(Plain-text engineering files)
━━━━━━━━━━

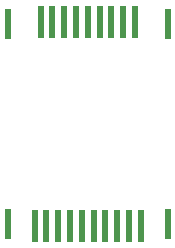
<source format=gbr>
%TF.GenerationSoftware,KiCad,Pcbnew,5.1.9-73d0e3b20d~88~ubuntu20.04.1*%
%TF.CreationDate,2021-06-05T19:28:38+02:00*%
%TF.ProjectId,wally,77616c6c-792e-46b6-9963-61645f706362,v1.03*%
%TF.SameCoordinates,Original*%
%TF.FileFunction,Paste,Bot*%
%TF.FilePolarity,Positive*%
%FSLAX46Y46*%
G04 Gerber Fmt 4.6, Leading zero omitted, Abs format (unit mm)*
G04 Created by KiCad (PCBNEW 5.1.9-73d0e3b20d~88~ubuntu20.04.1) date 2021-06-05 19:28:38*
%MOMM*%
%LPD*%
G01*
G04 APERTURE LIST*
%ADD10R,0.600000X2.600000*%
%ADD11R,0.500000X2.800000*%
G04 APERTURE END LIST*
D10*
%TO.C,J2*%
X139775000Y-108500000D03*
X126225000Y-108500000D03*
D11*
X137500000Y-108600000D03*
X136500000Y-108600000D03*
X135500000Y-108600000D03*
X134500000Y-108600000D03*
X133500000Y-108600000D03*
X132500000Y-108600000D03*
X131500000Y-108600000D03*
X130500000Y-108600000D03*
X129500000Y-108600000D03*
X128500000Y-108600000D03*
%TD*%
%TO.C,J3*%
X129000000Y-91400000D03*
X130000000Y-91400000D03*
X131000000Y-91400000D03*
X132000000Y-91400000D03*
X133000000Y-91400000D03*
X134000000Y-91400000D03*
X135000000Y-91400000D03*
X136000000Y-91400000D03*
X137000000Y-91400000D03*
D10*
X126225000Y-91500000D03*
X139775000Y-91500000D03*
%TD*%
M02*

</source>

━━━━━━━━━━

■ YOUR GOAL: In the records above, find each line holding "format" and copy it.

■ ANSWER TO THIS TASK:
<source format=gbr>
G04 Gerber Fmt 4.6, Leading zero omitted, Abs format (unit mm)*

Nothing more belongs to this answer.